About this exercise
Find "focal_35mm: 30" in the material below, then write out that line and every line after it exactly, ending with the last one; skip the pictures.

==============================

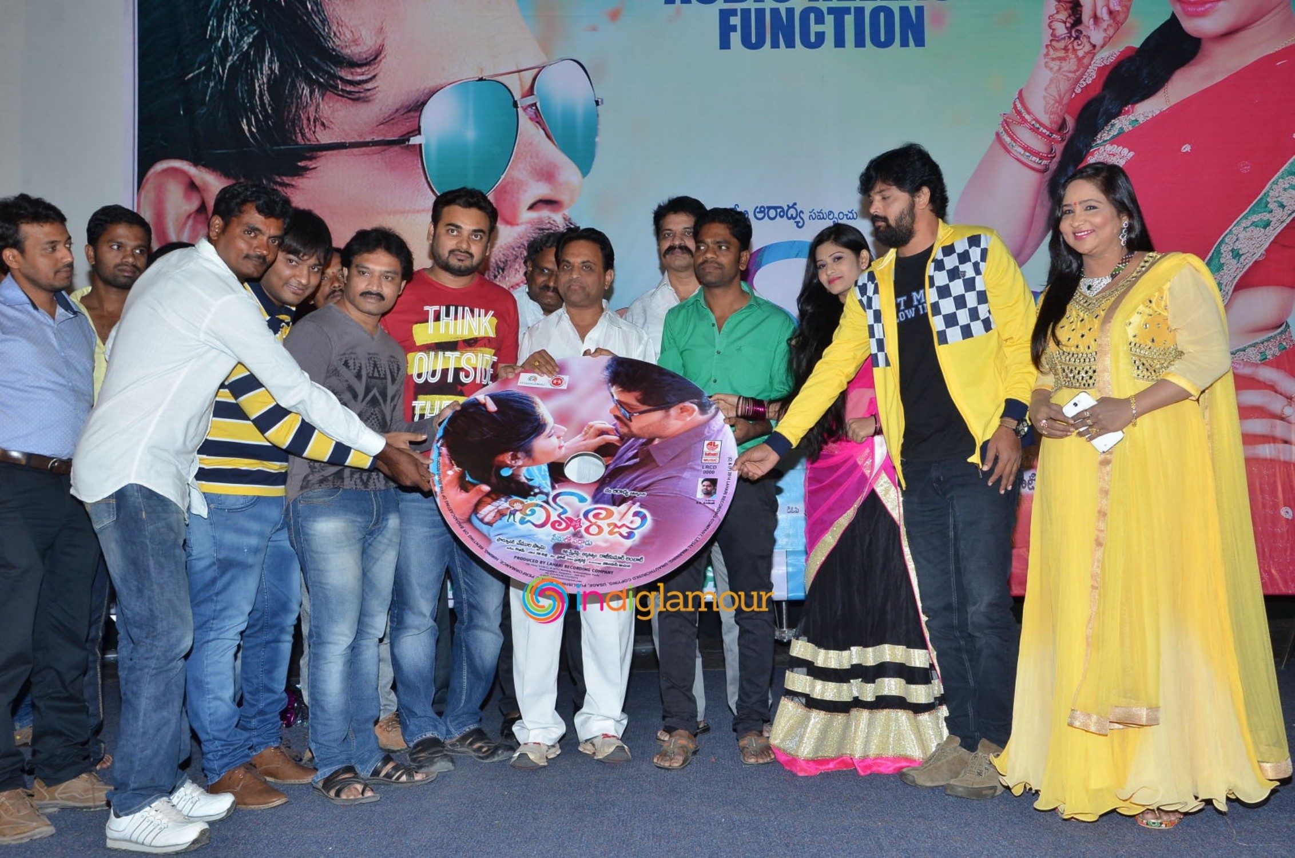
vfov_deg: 35.3
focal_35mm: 38
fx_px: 1346
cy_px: 429
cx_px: 648
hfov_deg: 51.4
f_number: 6.3
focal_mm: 25
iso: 640
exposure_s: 1/125
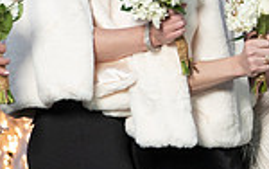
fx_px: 4255
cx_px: 344
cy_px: -3
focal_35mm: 580
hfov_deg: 3.6
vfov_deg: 2.3
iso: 2000
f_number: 4
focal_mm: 134
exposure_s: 1/250
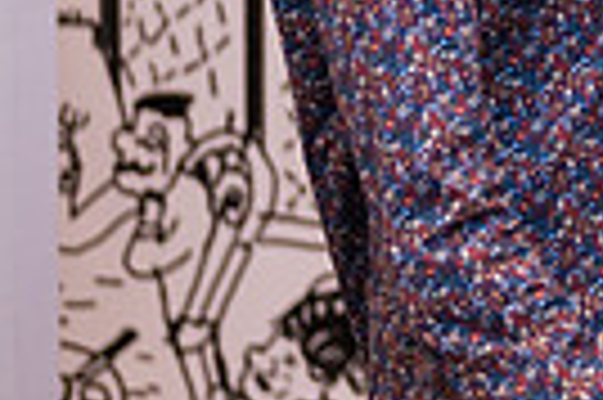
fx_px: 4065
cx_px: 1102
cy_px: -54
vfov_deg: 5.6
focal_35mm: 243
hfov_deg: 8.2
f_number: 3.2
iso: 1600
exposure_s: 1/200
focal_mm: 56
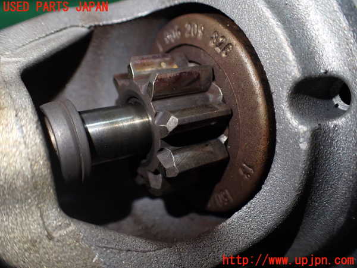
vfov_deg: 46.8
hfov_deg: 60.0
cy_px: 134
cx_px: 178
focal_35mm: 30
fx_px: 309
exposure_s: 1/125
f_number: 2.3
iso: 250
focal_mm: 5.4
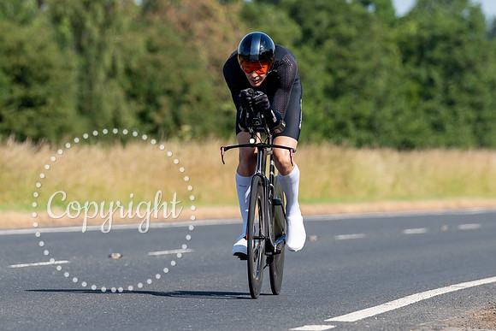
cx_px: 259
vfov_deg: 3.0
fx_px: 6404
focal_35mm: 465
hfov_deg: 4.4
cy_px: 165
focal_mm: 200
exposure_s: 1/1000
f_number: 4
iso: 100
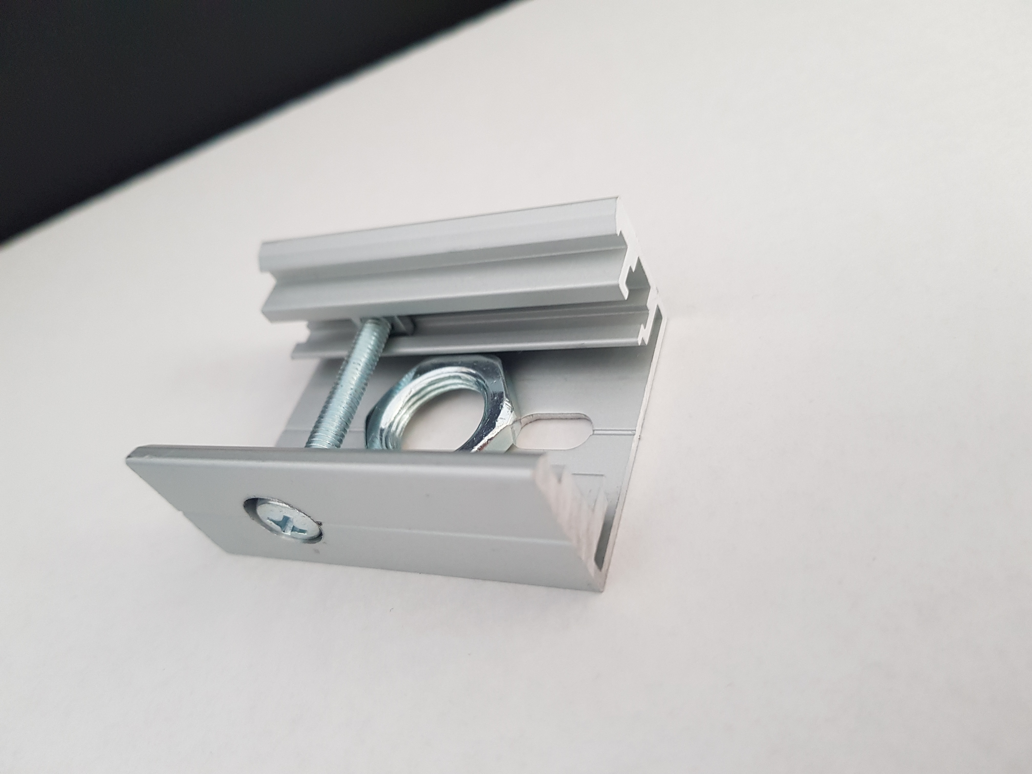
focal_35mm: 26
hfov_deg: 67.3
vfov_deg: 53.1
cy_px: 387
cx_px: 516
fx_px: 775
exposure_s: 1/30
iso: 160
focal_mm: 4.2
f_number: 1.7
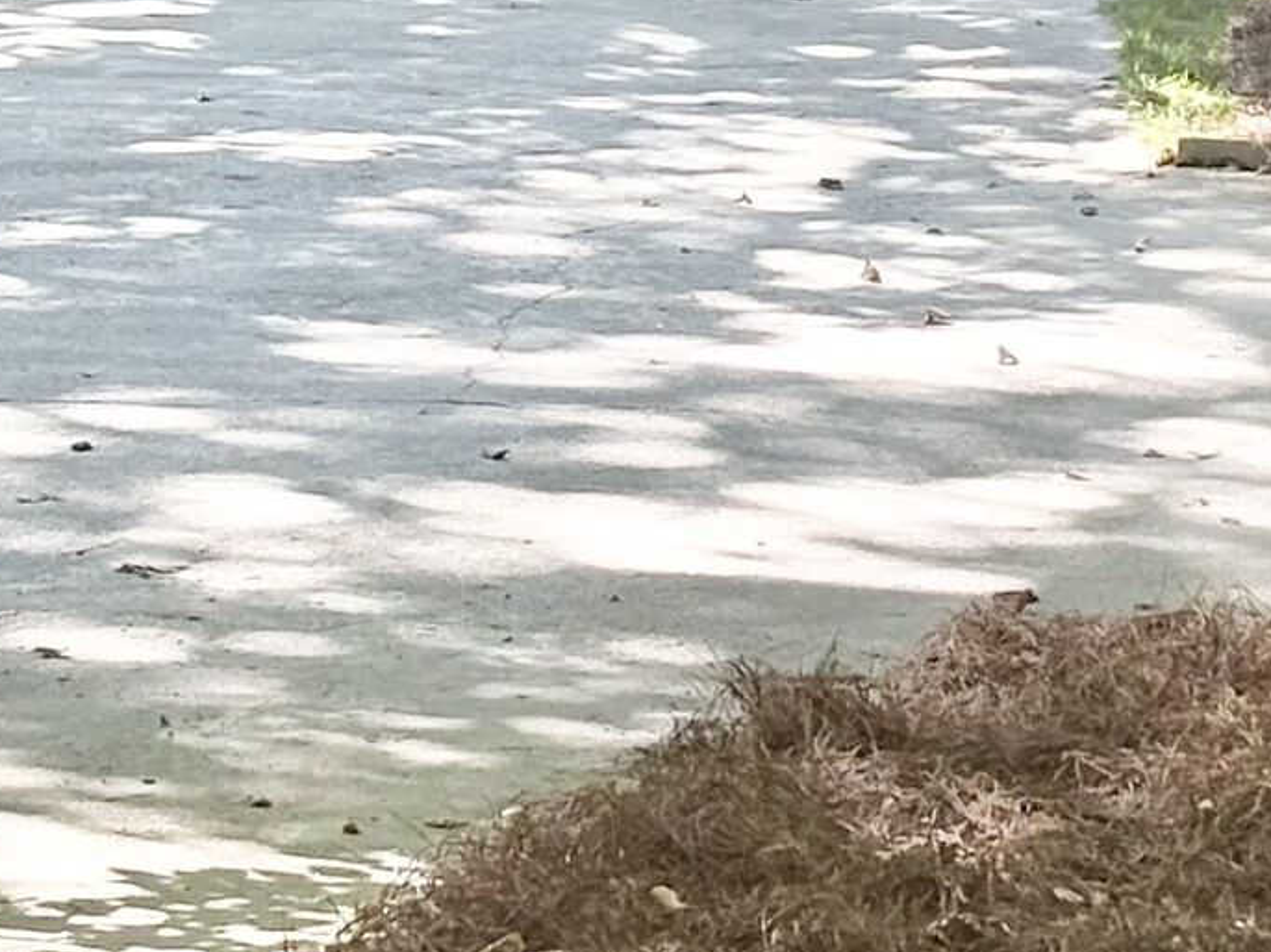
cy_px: -220
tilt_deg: -8.9
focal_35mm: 233
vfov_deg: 6.3
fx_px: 8552
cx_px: 1099
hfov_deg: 8.5
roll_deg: -0.7
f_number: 1.6
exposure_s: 1/359
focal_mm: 5.96
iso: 40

==============================

Output for this exercise
focal_35mm: 30
fx_px: 309
exposure_s: 1/125
f_number: 2.3
iso: 250
focal_mm: 5.4
cx_px: 259
vfov_deg: 3.0
fx_px: 6404
focal_35mm: 465
hfov_deg: 4.4
cy_px: 165
focal_mm: 200
exposure_s: 1/1000
f_number: 4
iso: 100
focal_35mm: 26
hfov_deg: 67.3
vfov_deg: 53.1
cy_px: 387
cx_px: 516
fx_px: 775
exposure_s: 1/30
iso: 160
focal_mm: 4.2
f_number: 1.7
cy_px: -220
tilt_deg: -8.9
focal_35mm: 233
vfov_deg: 6.3
fx_px: 8552
cx_px: 1099
hfov_deg: 8.5
roll_deg: -0.7
f_number: 1.6
exposure_s: 1/359
focal_mm: 5.96
iso: 40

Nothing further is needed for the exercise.